:: WORK ITEM ::
Only the lines of the data holding the string "widget" need to be returned.

Saved data entries

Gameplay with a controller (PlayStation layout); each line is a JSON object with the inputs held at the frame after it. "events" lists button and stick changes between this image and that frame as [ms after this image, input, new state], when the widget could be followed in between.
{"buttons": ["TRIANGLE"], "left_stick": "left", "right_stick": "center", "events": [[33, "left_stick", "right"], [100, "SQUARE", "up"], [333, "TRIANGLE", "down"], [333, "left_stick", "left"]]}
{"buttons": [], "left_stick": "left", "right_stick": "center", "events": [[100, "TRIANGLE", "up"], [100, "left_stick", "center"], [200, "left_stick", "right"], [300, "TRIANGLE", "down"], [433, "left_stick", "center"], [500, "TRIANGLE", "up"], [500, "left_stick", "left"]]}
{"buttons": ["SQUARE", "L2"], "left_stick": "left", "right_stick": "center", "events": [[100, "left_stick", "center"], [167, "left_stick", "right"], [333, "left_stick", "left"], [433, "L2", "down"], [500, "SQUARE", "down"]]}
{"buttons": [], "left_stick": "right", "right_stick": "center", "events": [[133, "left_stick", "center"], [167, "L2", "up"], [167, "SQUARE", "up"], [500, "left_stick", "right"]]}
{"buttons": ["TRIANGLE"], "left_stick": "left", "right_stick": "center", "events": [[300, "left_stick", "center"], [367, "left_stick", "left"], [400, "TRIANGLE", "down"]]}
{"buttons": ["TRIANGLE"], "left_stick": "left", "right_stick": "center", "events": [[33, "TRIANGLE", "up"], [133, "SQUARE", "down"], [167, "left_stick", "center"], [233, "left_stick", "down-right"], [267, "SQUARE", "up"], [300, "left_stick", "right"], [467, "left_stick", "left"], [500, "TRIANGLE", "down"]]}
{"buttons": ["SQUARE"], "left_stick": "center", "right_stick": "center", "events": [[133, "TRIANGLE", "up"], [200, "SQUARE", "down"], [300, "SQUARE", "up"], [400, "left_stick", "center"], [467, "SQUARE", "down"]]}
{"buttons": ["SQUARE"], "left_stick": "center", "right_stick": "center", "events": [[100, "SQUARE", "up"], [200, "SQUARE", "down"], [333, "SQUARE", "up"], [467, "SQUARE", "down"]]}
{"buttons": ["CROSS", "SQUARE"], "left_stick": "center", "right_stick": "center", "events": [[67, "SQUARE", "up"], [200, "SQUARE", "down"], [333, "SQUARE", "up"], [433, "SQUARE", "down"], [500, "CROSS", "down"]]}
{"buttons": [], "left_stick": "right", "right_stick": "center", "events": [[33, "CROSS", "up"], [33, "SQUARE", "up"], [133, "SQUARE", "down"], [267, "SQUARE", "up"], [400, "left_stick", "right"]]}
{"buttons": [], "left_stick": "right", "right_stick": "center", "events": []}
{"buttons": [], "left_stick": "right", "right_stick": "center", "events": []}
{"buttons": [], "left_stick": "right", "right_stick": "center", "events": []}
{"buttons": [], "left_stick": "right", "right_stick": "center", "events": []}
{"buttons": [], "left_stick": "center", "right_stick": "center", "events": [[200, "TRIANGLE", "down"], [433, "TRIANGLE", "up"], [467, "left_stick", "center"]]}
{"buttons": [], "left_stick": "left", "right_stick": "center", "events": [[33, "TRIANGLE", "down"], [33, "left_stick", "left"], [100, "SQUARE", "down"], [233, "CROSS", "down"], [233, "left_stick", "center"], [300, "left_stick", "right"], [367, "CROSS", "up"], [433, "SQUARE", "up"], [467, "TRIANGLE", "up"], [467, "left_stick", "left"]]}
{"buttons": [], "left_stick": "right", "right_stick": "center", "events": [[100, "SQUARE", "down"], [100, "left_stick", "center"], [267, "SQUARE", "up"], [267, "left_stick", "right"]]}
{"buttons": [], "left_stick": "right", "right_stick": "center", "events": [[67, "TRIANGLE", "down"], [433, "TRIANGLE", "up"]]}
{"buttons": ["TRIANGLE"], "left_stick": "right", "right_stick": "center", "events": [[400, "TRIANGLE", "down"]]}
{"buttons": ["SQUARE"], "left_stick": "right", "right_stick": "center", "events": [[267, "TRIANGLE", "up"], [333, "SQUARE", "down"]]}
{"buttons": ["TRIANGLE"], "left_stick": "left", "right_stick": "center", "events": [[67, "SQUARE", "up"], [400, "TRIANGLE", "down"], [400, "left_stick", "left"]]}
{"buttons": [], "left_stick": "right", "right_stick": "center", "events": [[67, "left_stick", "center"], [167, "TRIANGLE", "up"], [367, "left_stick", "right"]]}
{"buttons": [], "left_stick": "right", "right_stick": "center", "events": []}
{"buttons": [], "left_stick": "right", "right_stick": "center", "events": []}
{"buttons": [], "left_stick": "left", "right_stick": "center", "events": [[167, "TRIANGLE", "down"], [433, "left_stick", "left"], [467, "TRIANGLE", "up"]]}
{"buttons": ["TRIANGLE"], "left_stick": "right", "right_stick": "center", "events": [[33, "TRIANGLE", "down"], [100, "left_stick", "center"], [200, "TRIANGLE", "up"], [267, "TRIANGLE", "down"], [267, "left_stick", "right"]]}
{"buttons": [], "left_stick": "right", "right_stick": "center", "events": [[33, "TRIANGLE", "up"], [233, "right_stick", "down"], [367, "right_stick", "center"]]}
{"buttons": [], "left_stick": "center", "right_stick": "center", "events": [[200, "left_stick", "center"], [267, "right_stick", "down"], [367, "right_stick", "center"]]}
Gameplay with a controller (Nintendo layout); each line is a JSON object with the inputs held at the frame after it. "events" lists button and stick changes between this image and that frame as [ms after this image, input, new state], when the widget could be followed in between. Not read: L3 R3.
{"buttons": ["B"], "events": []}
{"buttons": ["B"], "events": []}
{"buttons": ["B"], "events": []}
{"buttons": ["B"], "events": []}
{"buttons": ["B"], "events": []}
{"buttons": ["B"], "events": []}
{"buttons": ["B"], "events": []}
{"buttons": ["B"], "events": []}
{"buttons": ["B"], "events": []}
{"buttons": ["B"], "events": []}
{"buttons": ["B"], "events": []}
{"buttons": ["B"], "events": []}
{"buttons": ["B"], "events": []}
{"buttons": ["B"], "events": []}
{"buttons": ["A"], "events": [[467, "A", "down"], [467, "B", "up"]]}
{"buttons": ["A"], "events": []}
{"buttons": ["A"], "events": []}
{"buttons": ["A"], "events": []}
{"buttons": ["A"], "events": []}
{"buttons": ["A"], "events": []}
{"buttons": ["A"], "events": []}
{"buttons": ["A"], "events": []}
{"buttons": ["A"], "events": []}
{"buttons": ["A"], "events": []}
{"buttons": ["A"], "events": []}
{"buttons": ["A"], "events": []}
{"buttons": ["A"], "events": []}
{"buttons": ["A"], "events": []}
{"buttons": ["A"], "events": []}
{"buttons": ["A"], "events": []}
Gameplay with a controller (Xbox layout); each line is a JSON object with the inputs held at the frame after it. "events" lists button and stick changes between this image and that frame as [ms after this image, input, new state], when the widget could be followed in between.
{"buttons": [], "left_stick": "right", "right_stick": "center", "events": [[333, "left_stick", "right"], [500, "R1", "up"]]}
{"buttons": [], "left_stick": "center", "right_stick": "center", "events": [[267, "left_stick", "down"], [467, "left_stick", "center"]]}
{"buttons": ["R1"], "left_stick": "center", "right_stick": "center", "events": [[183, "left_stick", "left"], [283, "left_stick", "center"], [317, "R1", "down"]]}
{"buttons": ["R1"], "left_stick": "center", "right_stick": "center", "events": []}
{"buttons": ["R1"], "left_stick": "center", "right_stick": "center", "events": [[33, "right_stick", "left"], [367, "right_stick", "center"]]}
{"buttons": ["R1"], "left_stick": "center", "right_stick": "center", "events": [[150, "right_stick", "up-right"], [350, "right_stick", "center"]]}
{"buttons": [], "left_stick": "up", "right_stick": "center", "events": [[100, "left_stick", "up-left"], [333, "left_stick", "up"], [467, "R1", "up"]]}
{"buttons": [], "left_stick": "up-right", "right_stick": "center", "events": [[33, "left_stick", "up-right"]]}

:: TASK SOLUTION ::
Gameplay with a controller (PlayStation layout); each line is a JSON object with the inputs held at the frame after it. "events" lists button and stick changes between this image and that frame as [ms after this image, input, new state], when the widget could be followed in between.
Gameplay with a controller (Nintendo layout); each line is a JSON object with the inputs held at the frame after it. "events" lists button and stick changes between this image and that frame as [ms after this image, input, new state], when the widget could be followed in between. Not read: L3 R3.
Gameplay with a controller (Xbox layout); each line is a JSON object with the inputs held at the frame after it. "events" lists button and stick changes between this image and that frame as [ms after this image, input, new state], when the widget could be followed in between.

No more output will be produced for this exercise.